** Opening Recorded information block **

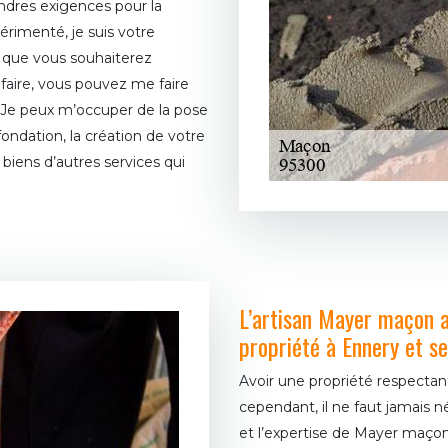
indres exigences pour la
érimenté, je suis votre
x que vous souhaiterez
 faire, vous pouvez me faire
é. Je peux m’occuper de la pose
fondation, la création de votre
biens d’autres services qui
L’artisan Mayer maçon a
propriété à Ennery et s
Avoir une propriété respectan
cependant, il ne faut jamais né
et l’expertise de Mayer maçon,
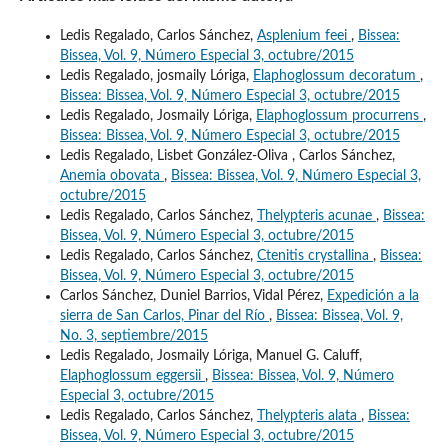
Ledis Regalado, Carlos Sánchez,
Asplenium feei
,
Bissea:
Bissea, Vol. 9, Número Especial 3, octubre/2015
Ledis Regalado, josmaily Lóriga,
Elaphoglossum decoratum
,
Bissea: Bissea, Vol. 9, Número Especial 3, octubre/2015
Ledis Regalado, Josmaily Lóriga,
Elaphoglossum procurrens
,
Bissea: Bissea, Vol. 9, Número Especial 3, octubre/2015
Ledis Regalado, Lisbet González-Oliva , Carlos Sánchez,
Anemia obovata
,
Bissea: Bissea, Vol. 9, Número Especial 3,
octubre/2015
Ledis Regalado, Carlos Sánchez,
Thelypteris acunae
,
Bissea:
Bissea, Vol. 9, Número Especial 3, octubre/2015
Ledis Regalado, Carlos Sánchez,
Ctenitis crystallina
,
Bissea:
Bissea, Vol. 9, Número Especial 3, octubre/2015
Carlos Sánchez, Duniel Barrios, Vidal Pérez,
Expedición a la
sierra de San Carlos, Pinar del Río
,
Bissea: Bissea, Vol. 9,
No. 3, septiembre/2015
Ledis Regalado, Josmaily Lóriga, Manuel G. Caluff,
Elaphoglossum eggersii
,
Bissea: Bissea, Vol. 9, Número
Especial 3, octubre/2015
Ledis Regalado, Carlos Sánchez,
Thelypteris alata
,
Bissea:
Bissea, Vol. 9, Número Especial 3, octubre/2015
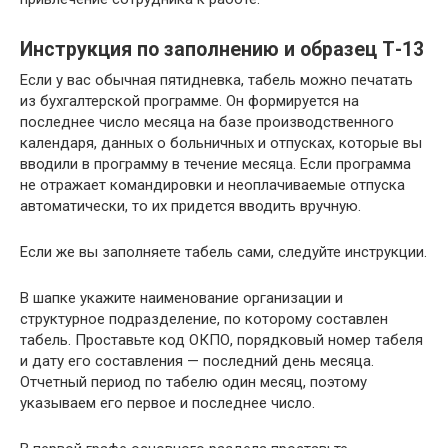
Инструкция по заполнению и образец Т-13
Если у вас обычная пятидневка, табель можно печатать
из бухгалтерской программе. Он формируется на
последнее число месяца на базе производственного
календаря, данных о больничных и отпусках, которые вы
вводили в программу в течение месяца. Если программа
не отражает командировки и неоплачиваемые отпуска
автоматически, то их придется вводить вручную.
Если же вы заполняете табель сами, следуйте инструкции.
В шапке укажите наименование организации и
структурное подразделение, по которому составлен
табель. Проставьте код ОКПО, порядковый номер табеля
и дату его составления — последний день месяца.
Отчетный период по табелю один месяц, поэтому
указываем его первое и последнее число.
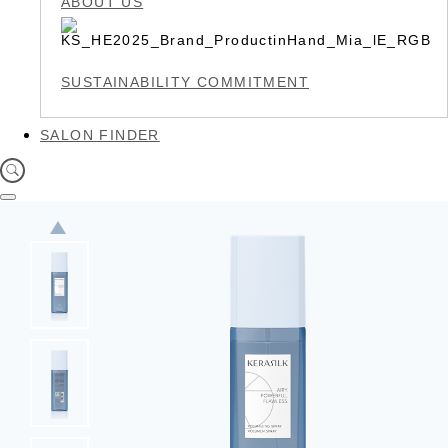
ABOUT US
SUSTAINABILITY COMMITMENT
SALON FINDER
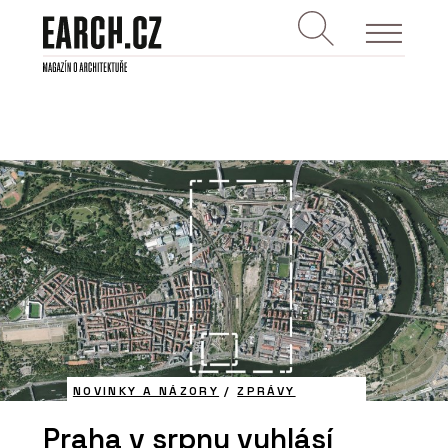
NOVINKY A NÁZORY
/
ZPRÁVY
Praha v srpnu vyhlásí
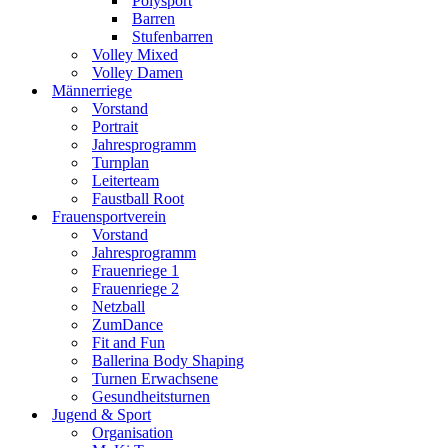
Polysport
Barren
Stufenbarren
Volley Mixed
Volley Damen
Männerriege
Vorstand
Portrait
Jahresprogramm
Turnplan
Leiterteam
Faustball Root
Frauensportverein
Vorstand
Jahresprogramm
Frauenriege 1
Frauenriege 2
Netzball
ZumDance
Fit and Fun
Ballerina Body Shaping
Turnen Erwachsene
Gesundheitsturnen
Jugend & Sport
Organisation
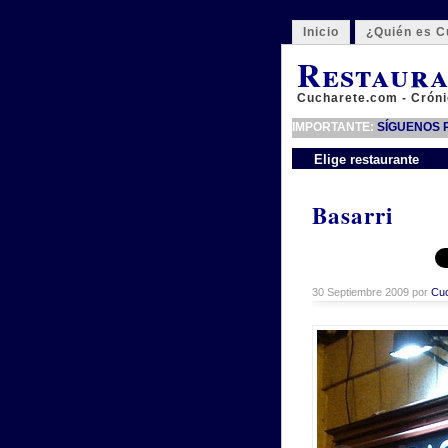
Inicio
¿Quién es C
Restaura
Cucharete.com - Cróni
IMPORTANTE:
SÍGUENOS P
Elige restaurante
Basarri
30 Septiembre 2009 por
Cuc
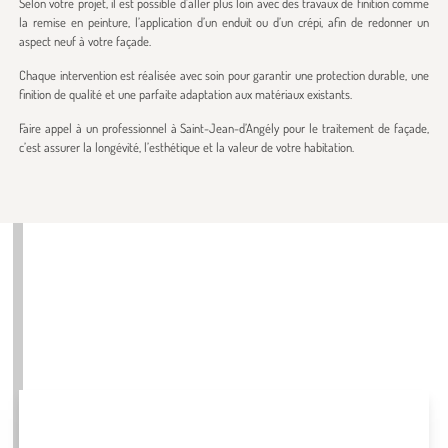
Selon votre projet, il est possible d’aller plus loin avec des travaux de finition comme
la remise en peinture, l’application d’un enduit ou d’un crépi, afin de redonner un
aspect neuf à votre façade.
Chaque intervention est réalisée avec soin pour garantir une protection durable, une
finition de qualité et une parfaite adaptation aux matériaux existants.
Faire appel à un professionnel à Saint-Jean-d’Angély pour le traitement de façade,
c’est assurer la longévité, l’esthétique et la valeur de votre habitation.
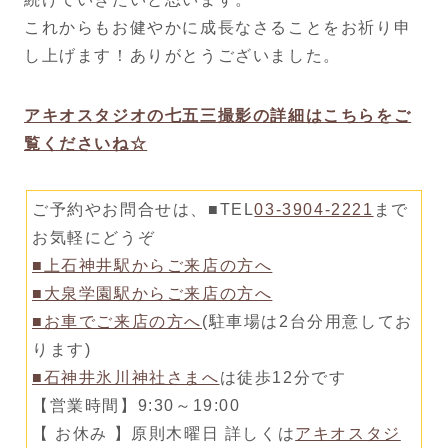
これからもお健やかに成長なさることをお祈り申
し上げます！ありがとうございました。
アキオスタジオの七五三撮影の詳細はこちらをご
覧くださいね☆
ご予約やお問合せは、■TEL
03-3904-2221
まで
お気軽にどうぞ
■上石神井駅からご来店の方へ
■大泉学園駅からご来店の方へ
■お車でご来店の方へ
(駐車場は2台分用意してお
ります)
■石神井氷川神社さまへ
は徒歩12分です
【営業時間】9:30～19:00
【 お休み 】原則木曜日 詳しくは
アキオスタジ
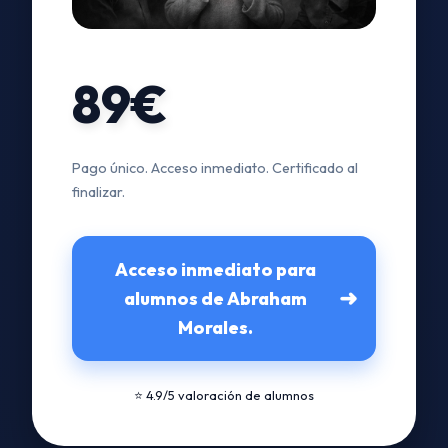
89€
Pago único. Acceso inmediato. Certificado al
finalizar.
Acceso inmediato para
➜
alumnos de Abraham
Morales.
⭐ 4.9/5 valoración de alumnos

** Closing Recorded information block **
** Opening Recorded information block **

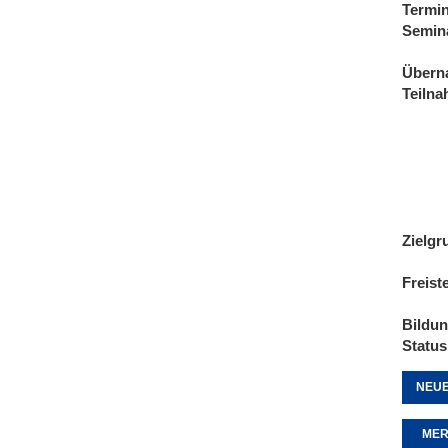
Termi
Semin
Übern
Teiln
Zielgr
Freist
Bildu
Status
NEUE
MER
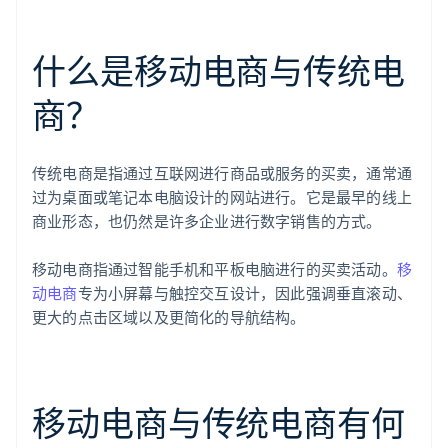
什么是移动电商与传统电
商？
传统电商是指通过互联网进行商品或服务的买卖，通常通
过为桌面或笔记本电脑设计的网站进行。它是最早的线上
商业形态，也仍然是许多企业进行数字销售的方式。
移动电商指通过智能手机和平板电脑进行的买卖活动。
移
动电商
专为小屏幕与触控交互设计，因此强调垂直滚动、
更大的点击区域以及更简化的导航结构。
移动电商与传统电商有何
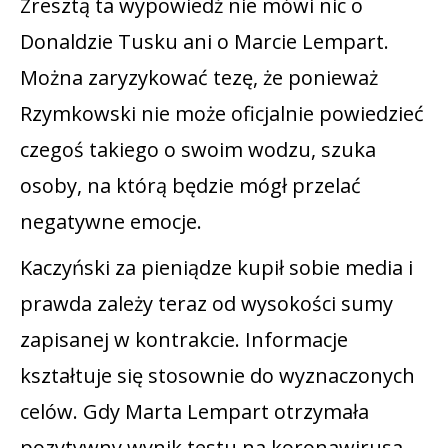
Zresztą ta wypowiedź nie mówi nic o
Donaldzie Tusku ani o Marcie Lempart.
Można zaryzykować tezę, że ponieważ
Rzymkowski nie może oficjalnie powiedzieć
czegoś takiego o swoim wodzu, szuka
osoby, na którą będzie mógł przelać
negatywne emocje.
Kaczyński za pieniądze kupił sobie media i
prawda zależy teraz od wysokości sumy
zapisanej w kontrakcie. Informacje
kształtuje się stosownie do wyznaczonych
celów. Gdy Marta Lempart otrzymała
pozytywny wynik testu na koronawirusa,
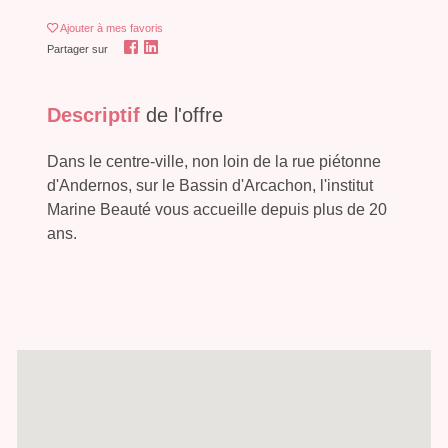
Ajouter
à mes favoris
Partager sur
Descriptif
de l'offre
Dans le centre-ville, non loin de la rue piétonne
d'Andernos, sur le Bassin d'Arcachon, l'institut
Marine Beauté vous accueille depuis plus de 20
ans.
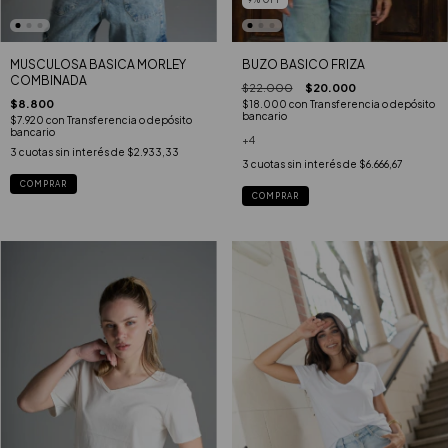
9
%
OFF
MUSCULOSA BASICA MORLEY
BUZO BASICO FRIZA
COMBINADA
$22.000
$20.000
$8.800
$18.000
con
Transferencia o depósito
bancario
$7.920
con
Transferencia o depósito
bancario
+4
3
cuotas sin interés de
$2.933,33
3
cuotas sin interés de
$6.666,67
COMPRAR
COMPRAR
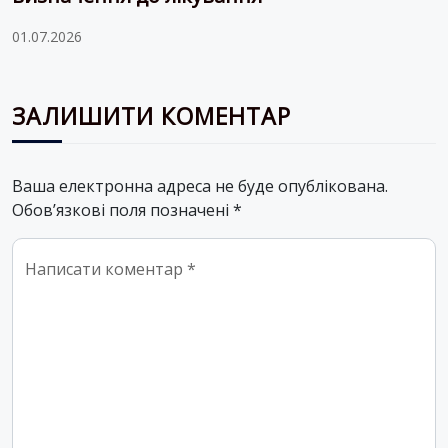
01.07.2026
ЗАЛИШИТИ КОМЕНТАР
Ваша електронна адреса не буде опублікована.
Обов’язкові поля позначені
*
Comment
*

** Closing Recorded information block **

### Problem details
Using the data above, transcribe exactly the lines between those containing "Thelypteris acunae" and "SUSTAINABILITY COMMITMENT", inclusive, and leave every picture behind.

### Solution to the exercise
Thelypteris acunae
,
Bissea:
Bissea, Vol. 9, Número Especial 3, octubre/2015
Ledis Regalado, Carlos Sánchez,
Ctenitis crystallina
,
Bissea:
Bissea, Vol. 9, Número Especial 3, octubre/2015
Carlos Sánchez, Duniel Barrios, Vidal Pérez,
Expedición a la
sierra de San Carlos, Pinar del Río
,
Bissea: Bissea, Vol. 9,
No. 3, septiembre/2015
Ledis Regalado, Josmaily Lóriga, Manuel G. Caluff,
Elaphoglossum eggersii
,
Bissea: Bissea, Vol. 9, Número
Especial 3, octubre/2015
Ledis Regalado, Carlos Sánchez,
Thelypteris alata
,
Bissea:
Bissea, Vol. 9, Número Especial 3, octubre/2015
Инструкция по заполнению и образец Т-13
Если у вас обычная пятидневка, табель можно печатать
из бухгалтерской программе. Он формируется на
последнее число месяца на базе производственного
календаря, данных о больничных и отпусках, которые вы
вводили в программу в течение месяца. Если программа
не отражает командировки и неоплачиваемые отпуска
автоматически, то их придется вводить вручную.
Если же вы заполняете табель сами, следуйте инструкции.
В шапке укажите наименование организации и
структурное подразделение, по которому составлен
табель. Проставьте код ОКПО, порядковый номер табеля
и дату его составления — последний день месяца.
Отчетный период по табелю один месяц, поэтому
указываем его первое и последнее число.
ABOUT US
SUSTAINABILITY COMMITMENT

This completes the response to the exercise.